Es lo cierto, pues, que el libelista apenas  alcanza  a  mostrar  su  obvia insatisfacción con el resultado del proceso, sin  siquiera   especificar   o   transcribir   de  manera  concreta  los  medios  de  información  que  estima fueron indebidamente apreciados, y las consideraciones  que  le sirvieron de apoyo al sentenciador para determinar que en este evento se  estructura  una  coautoría  y,  por  ese motivo, los tres procesados capturados  debían  responden  por  la totalidad del estupefaciente incautado -6.776 gramos  de  cocaína-, independientemente de la cantidad que cada uno de ellos estuviese  portando.   

Acorde  con  lo  anterior,  el  cargo será  inadmitido.   

3. Precisiones finales.  

3.1.    Como  consecuencia  de  lo  antes expuesto, la Sala rechazará la demanda de casación  presentada  por  el  defensor  de OBEIMAR SAPUYES PAPAMIJA y BETTY LORENA DORADO  GARCÉS,  no  sin antes advertir que revisada la actuación en lo pertinente, no  se  observó  la  presencia  de  ninguna de las hipótesis que permitirían a la  Corte  superar  los defectos de la demanda para decidir de fondo, de conformidad  con el artículo 184 de la Ley 906 de 2004.   

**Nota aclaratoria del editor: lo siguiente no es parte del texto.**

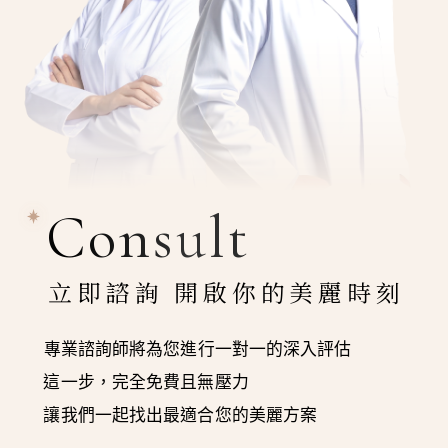
Consult
立即諮詢 開啟你的美麗時刻
專業諮詢師將為您進行一對一的深入評估
這一步，完全免費且無壓力
讓我們一起找出最適合您的美麗方案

3.2. Al impugnante  se   le   hará  saber  que  contra  este  proveído  procede  el  mecanismo  de  insistencia,  en  los  términos ampliamente decantados por la jurisprudencia de  la Sala.   

En  mérito  de  lo  expuesto, LA  CORTE SUPREMA DE JUSTICIA, Sala de Casación Penal,   

R E S U E L V E  

1.  INADMITIR  la  demanda  de casación presentada por el defensor de los acusados OBEIMAR SAPUYES  PAPAMIJA  y  BETTY  LORENA  DORADO  GARCÉS,  en seguimiento de las motivaciones  plasmadas en el cuerpo de este proveído.   

2.  De conformidad  con  lo  dispuesto  en  el  artículo 184 de la Ley 906 de 2004, es facultad del  demandante elevar petición de insistencia.   

Cópiese,      notifíquese      y  cúmplase.   

JOSÉ LEONIDAS BUSTOS MARTÍNEZ  

JOSÉ  LUIS  BARCELÓ  CAMACHO                                          FERNANDO A. CASTRO CABALLERO   

MARÍA    DEL    ROSARIO    GONZÁLEZ  MUÑOZ              GUSTAVO ENRIQUE MALO FERNÁNDEZ   

LUIS  GUILLERMO  SALAZAR OTERO                                          JULIO ENRIQUE SOCHA SALAMANCA   

JAVIER DE JESÚS ZAPATA ORTIZ  

Nubia Yolanda Nova García  

Secretaria    

1 Entre  otros.  autos  del  13  de  junio y 25 de julio de 2007, Radicados Nos. 27.537 y  27.810, respectivamente.   

2 Autos  citados anteriormente.   

3 Entre  otros,  autos  del  9  de marzo y 26 de octubre de 2011, Radicados Nos. 37.364 y  37.634, respectivamente.   

4 Auto  del   14  de  abril  de  2010,  Radicado  N°  33.500,  entre  otros.